▸ Dataset content
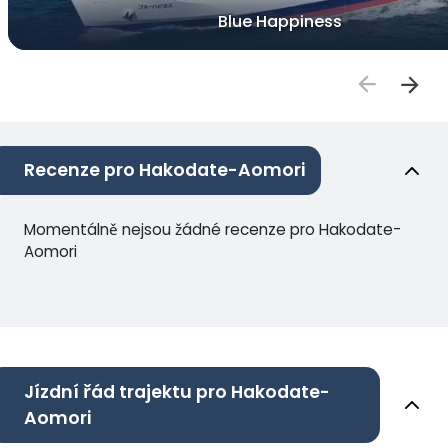
Blue Happiness
Recenze pro Hakodate-Aomori
Momentálně nejsou žádné recenze pro Hakodate-
Aomori
Jízdní řád trajektu pro Hakodate-
Aomori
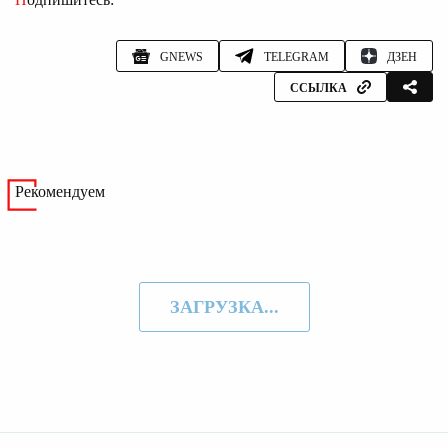
GNEWS
TELEGRAM
ДЗЕН
ССЫЛКА
Рекомендуем
ЗАГРУЗКА...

▸ Work instructions
Please copy out the text read from all of the records above, keeping every line unchanged, and leave the pictures out of your answer.

▸ Result of this task
Blue Happiness
Recenze pro Hakodate-Aomori
Momentálně nejsou žádné recenze pro Hakodate-
Aomori
Jízdní řád trajektu pro Hakodate-
Aomori
GNEWS
TELEGRAM
ДЗЕН
ССЫЛКА
Рекомендуем
ЗАГРУЗКА...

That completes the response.